Hannover (epd). Aus Sicht von Kirchentagspräsidentin Anja Siegesmund hat nur eine politische Kirche Relevanz. Eine Kirche mit aktuellem Bezug schlage einen Bogen zwischen Transzendenz und Tagespolitik, sagte Siegesmund dem Portal „Zeit online“ in einem am Mittwoch veröffentlichten Interview. Am Abend sollte der 39. Deutsche Evangelische Kirchentag in Hannover eröffnet werden.
Siegesmund, die den Grünen angehört, wies die Kritik zurück, dass sich die Kirche unter anderem in der Klimapolitik und bei den Themen Flucht und Migration einseitig links positioniere. „Es wäre schön, wenn wir die Fragen nach wirksamem Klimaschutz oder ob die Kirche Solarpaneele auf ihre Dächer montieren sollte, gar nicht stellen müssten. Doch die Realität ist, dass wir in 20 Jahren klimaneutral in Europa sein wollen“, sagte Siegesmund, die Umweltministerin in Thüringen war und inzwischen als Präsidentin dem Bundesverband der Deutschen Entsorgungs-, Wasser- und Kreislaufwirtschaft vorsteht.
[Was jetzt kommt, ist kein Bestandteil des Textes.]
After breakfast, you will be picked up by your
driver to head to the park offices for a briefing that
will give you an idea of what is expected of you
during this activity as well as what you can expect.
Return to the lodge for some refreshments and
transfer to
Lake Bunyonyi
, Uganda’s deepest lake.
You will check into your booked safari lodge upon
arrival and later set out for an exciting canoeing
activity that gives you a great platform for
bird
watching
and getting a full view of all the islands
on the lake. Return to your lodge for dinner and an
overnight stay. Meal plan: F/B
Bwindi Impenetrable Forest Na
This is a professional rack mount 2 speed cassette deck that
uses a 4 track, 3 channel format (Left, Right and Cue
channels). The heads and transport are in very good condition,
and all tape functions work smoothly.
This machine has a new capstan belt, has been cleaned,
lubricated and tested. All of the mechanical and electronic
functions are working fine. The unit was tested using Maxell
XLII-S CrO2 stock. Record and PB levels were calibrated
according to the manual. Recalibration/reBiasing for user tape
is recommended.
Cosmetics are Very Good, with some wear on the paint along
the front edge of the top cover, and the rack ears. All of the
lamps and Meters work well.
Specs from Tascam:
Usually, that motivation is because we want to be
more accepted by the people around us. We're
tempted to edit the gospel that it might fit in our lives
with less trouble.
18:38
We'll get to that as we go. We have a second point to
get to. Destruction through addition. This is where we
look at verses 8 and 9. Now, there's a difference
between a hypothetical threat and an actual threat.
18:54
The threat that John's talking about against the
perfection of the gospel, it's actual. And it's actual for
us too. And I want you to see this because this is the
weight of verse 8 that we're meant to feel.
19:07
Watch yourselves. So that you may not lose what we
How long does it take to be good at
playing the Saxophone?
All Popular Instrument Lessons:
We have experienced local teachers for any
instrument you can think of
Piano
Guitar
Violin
Auch sei es Realität, dass jeden Tag im Mittelmeer Menschen ertrinken. Um etwas zu bewegen und Menschen in Not zu helfen, sei es für die Kirche richtig, gezielt mit der Zivilgesellschaft und Nichtregierungsorganisationen zusammenzuarbeiten.
Klöckner stellt sich der Debatte
Die Debatte um politische Positionierungen der Kirchen war an Ostern neu entbrannt, nachdem sich Bundestagspräsidentin Julia Klöckner (CDU) in der „Bild am Sonntag“ mehr Sinnstiftung und weniger Stellungnahmen zu tagesaktuellen Themen im Stile einer Nichtregierungsorganisation gewünscht hatte. Kirche werde austauschbar, wenn sie zu beliebig werde und nicht mehr die grundsätzlichen Fragen von Leben und Tod im Blick habe.
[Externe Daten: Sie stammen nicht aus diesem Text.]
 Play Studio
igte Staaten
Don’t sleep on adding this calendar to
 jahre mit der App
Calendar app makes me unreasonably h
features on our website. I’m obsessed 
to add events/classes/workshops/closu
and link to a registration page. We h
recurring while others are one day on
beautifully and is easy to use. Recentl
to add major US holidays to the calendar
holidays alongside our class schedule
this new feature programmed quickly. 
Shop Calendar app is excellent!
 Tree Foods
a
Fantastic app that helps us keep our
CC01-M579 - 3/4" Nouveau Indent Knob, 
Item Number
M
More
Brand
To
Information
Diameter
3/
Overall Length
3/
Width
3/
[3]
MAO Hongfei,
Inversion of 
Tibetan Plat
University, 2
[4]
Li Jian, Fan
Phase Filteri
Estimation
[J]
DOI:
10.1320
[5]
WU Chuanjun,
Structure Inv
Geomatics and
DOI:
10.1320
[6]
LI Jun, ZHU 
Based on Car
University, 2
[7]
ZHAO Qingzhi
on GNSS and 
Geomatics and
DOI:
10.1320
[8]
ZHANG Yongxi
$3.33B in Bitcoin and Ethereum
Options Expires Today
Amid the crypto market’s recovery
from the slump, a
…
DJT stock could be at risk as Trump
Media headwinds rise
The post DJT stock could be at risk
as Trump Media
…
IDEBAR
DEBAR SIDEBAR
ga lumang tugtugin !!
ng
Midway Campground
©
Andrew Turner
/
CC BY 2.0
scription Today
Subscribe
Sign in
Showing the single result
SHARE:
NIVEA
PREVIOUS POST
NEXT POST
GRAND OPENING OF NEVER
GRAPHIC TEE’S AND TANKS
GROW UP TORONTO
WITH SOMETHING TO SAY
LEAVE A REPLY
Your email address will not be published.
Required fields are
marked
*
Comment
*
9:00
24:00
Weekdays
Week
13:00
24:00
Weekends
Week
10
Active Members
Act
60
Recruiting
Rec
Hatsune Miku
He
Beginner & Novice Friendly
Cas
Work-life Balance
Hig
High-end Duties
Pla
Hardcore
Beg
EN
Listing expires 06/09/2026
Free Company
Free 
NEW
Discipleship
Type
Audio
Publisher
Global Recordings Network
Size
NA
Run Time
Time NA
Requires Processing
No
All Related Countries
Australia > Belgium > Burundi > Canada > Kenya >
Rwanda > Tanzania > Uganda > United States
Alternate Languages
Klöckner stellt sich nach ihrer Kritik an den Kirchen auf dem evangelischen Kirchentag in Hannover zum Gespräch. Am Samstag wird die katholische CDU-Politikerin auf einer Bühne auf dem Messegelände mit Kirchentagspräsidentin Siegesmund und der Synodenpräses der Evangelischen Kirche in Deutschland (EKD), Anna-Nicole Heinrich, diskutieren.
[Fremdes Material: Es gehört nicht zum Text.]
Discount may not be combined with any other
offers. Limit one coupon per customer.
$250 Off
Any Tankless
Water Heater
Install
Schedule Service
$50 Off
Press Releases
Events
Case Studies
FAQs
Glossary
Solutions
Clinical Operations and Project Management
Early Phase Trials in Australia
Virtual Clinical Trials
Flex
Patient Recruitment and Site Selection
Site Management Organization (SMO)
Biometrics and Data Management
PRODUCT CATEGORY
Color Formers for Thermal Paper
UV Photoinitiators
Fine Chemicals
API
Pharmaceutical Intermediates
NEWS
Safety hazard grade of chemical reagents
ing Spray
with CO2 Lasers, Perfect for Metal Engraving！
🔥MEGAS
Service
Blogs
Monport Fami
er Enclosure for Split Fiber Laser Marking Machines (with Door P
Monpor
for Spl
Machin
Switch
Diskussion auf dem „Roten Sofa“ des EMVD
Die 30-minütige Gesprächsrunde mit Klöckner, Siegesmund und Heinrich ist Teil des Programms beim „Roten Sofa“ des Evangelischen Medienverbandes in Deutschland (EMVD) auf dem Kirchentag, der bis Sonntag dauert. Insgesamt werden auf dem „Roten Sofa“ etwa 30 Prominente aus Politik und Kirche, Gesellschaft, Kultur und Medien befragt.
Die Geschäftsführung des EMVD liegt im Gemeinschaftswerk der Evangelischen Publizistik (GEP) in Frankfurt am Main. Das GEP ist auch Träger der Zentralredaktion des Evangelischen Pressedienstes (epd).